### [Study text]
◇ ◇ ◇ ◇

In addition, other devices are also provided in the first system 11 and the second system 12, respectively, for example, a first data processing device 1102 is provided in the first system 11, and a second data processing device 1202 is provided in the second system 12.

Typically, these devices are managed and controlled by the processors of the respective systems through the memory address spaces allocated to the respective devices by the respective systems.

For example, in the second system 12, the first memory address space 1203 is allocated to the second data processing apparatus 1202 to access the control register of the second data processing apparatus 1202, to create a shared memory for exchanging data with the second data processing apparatus 1202, and the like; the second processor 1201 accesses the control register of the second data processing apparatus 1202 through the first memory address space 1203, and exchanges data or the like with the second data processing apparatus 1202 through the shared memory in the first memory address space 1203 to control the second data processing apparatus 1202 to perform a specified operation.

Similarly, in the first system 11, a third memory address space 1103 is allocated to the first data processing apparatus 1102 to access a control register of the first data processing apparatus 1102, create a shared memory for exchanging data with the first data processing apparatus 1102, and the like; the first processor 1101 accesses the control register of the first data processing apparatus 1102 through the third memory address space 1103, and exchanges data and the like with the first data processing apparatus 1102 through the shared memory in the third memory address space 1103 to control the first data processing apparatus 1102 to perform a specified operation.

In general, in a peer-to-peer system, each system still maintains its own independent memory address space, which is only used by the system, is invisible to other systems, and is not available.

Therefore, if the first processor 1101 of the first system 11 needs to access and control the second data processing apparatus 1202 in the second system 12, it is often necessary to communicate with the second processor 1201 and transmit a command and data to be processed to the second processor 1201, and the second processor 1201 accesses and controls the second data processing apparatus 1202 to process the data to be processed transmitted by the first processor 1101. After that, the second processor 1201 acquires the processing result, and returns the processing result to the first processor 1101 of the first system 11. Therefore, the process of data processing across the system is extremely complicated, and errors are easy to occur.

To this end, the inventor of the present application has creatively provided a method for data processing across systems, which enables the first system 11 to process local data using the second data processing apparatus 1202 in the second system 12, as with the local apparatus, directly through the second memory address space 1104 within the first system 11, without synchronization of communication with the second processor 1201. Referring to fig. 2, the method includes:

in operation S210, a physical memory address space allocated by the second system 12 to the second data processing apparatus 1202 is obtained through the system interconnection bus 13, so as to obtain a first memory address space 1203, where the second system 12 and the first system 11 are interconnected peer systems, and a driver of the first data processing apparatus 1102 is applicable to the second data processing apparatus 1202.

The system interconnection bus generally refers to a bus that connects the bus of the first system 11 and the bus of the second system 12 through a bus interface to form a bus that can access the system resource of the other system, for example, a Peripheral Component Interconnect Express (PCIe) bus, a CXL (computer Express Link) bus, and the like.

◇ ◇ ◇ ◇

### [Task instructions]
Which two buses does the text on cross-system data processing give as examples of a system interconnection bus?

### [Records supplied]
◇ ◇ ◇ ◇

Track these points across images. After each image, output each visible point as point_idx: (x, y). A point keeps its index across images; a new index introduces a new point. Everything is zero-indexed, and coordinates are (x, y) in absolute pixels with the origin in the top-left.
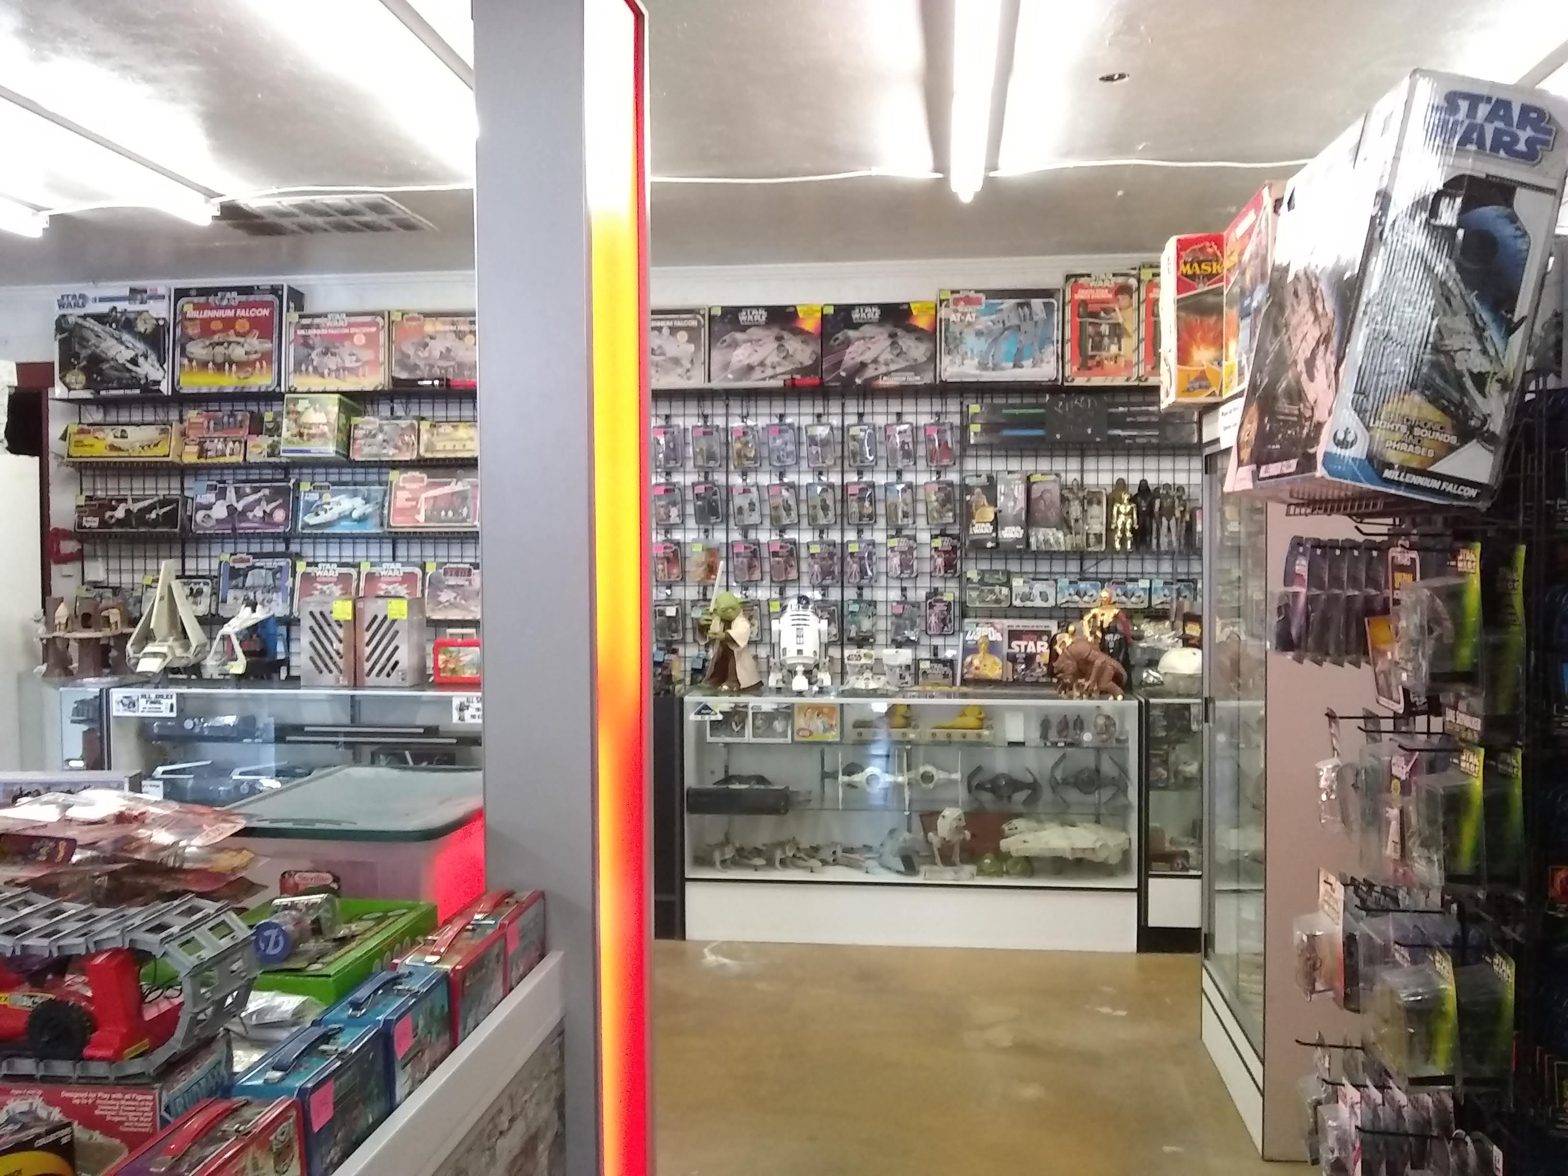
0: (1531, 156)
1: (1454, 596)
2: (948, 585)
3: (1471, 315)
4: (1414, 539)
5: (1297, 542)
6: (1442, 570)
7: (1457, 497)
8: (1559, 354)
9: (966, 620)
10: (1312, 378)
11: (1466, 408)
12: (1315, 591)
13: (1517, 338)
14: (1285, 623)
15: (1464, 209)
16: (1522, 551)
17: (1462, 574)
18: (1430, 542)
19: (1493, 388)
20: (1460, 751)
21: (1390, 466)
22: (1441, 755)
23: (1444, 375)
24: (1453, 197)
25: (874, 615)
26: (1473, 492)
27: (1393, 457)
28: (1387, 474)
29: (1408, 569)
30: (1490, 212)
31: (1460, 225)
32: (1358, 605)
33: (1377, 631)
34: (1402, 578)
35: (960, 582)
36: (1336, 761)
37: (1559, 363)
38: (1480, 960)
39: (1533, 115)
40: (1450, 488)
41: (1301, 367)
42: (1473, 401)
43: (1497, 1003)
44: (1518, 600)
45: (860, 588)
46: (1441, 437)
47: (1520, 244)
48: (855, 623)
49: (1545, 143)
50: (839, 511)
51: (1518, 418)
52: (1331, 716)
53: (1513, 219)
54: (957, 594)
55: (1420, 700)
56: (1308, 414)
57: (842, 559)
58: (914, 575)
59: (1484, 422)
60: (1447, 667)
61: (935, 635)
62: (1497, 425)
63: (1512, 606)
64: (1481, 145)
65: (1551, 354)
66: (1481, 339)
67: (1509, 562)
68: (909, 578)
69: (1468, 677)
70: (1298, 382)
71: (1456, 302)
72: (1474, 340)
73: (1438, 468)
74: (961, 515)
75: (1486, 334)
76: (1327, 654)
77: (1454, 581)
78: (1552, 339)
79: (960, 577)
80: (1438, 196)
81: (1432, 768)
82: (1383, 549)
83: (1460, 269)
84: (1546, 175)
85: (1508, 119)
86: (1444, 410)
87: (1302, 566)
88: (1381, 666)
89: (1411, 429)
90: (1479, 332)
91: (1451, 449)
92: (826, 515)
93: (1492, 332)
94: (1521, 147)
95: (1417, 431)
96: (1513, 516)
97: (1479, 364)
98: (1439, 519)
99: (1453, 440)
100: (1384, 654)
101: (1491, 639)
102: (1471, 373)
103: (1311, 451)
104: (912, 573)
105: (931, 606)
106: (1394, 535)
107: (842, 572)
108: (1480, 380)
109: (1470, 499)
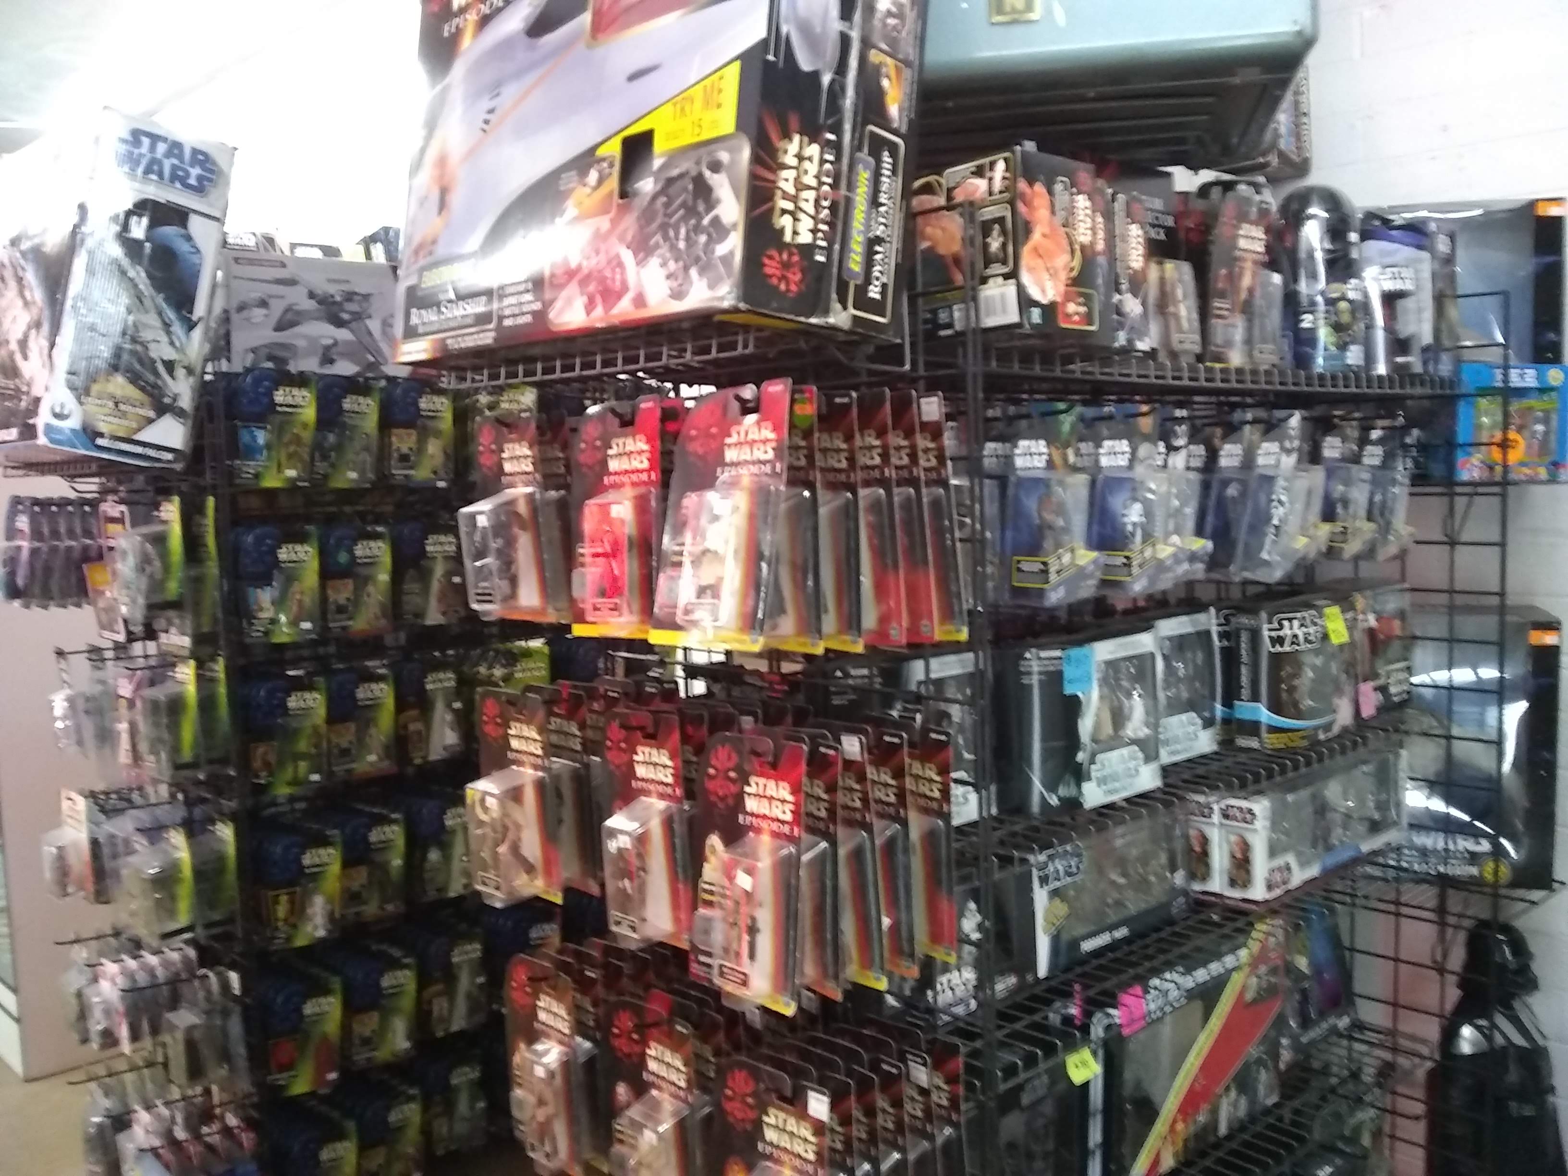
0: (199, 189)
1: (160, 540)
3: (160, 314)
4: (122, 495)
5: (16, 501)
6: (148, 520)
7: (158, 460)
8: (228, 343)
10: (25, 357)
11: (159, 388)
12: (37, 544)
13: (197, 333)
14: (12, 575)
15: (152, 226)
16: (211, 502)
17: (165, 522)
18: (136, 497)
19: (180, 372)
20: (174, 665)
21: (101, 435)
22: (159, 670)
23: (141, 361)
24: (140, 216)
26: (169, 456)
27: (103, 427)
28: (100, 441)
29: (120, 521)
30: (169, 231)
31: (147, 240)
32: (76, 555)
33: (95, 575)
34: (113, 528)
36: (68, 692)
37: (229, 351)
38: (205, 831)
39: (201, 157)
40: (152, 453)
41: (14, 346)
42: (164, 381)
43: (221, 858)
44: (210, 540)
46: (142, 412)
47: (195, 259)
49: (210, 180)
51: (201, 396)
52: (60, 653)
53: (189, 238)
55: (138, 629)
56: (24, 389)
59: (175, 400)
60: (158, 599)
62: (186, 402)
63: (206, 546)
64: (161, 175)
65: (222, 343)
66: (169, 333)
67: (200, 510)
69: (175, 605)
70: (13, 361)
71: (148, 302)
72: (162, 333)
73: (142, 436)
75: (172, 329)
76: (52, 598)
77: (156, 528)
78: (222, 331)
80: (129, 214)
81: (152, 683)
82: (94, 504)
83: (150, 276)
84: (211, 205)
85: (180, 157)
86: (142, 389)
87: (23, 522)
88: (101, 604)
89: (116, 404)
90: (167, 326)
91: (150, 421)
93: (177, 328)
94: (192, 181)
95: (122, 407)
96: (201, 474)
97: (169, 354)
98: (140, 479)
99: (152, 414)
100: (102, 593)
101: (193, 573)
102: (163, 361)
103: (31, 421)
106: (104, 492)
108: (170, 366)
109: (169, 462)
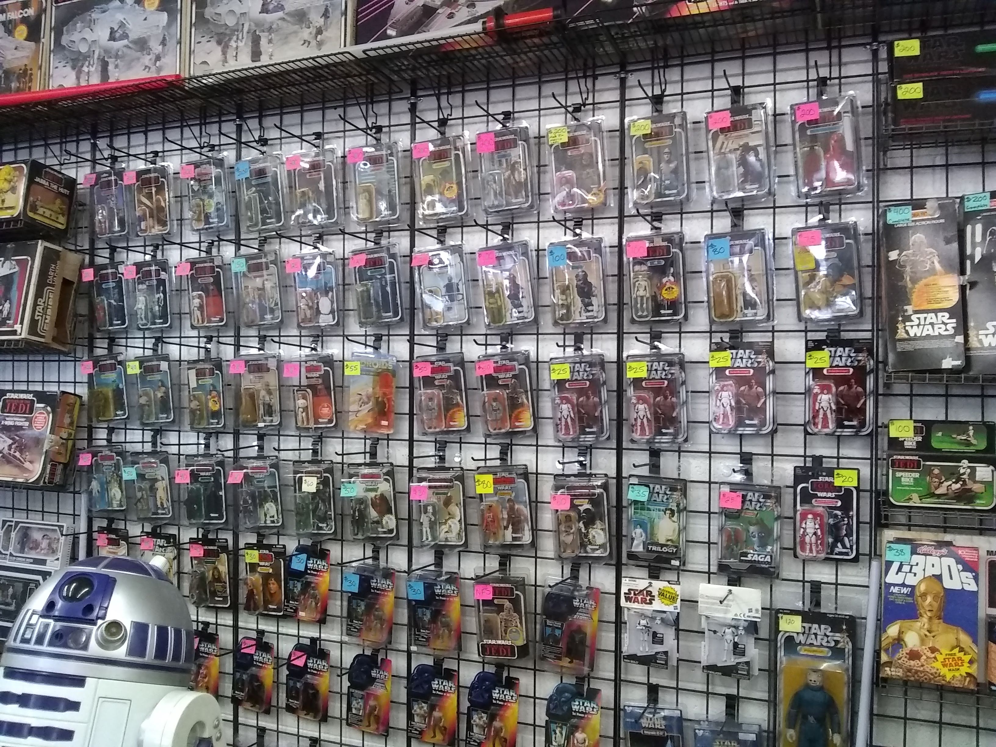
2: (844, 452)
9: (889, 534)
25: (682, 510)
35: (874, 447)
45: (655, 454)
48: (642, 524)
50: (613, 299)
54: (866, 471)
57: (620, 392)
58: (767, 429)
61: (814, 560)
68: (757, 435)
74: (876, 299)
79: (873, 436)
92: (587, 305)
104: (763, 424)
105: (807, 498)
107: (620, 421)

◇ ◇ ◇ ◇

### [Task response]
A PCIe bus and a CXL bus.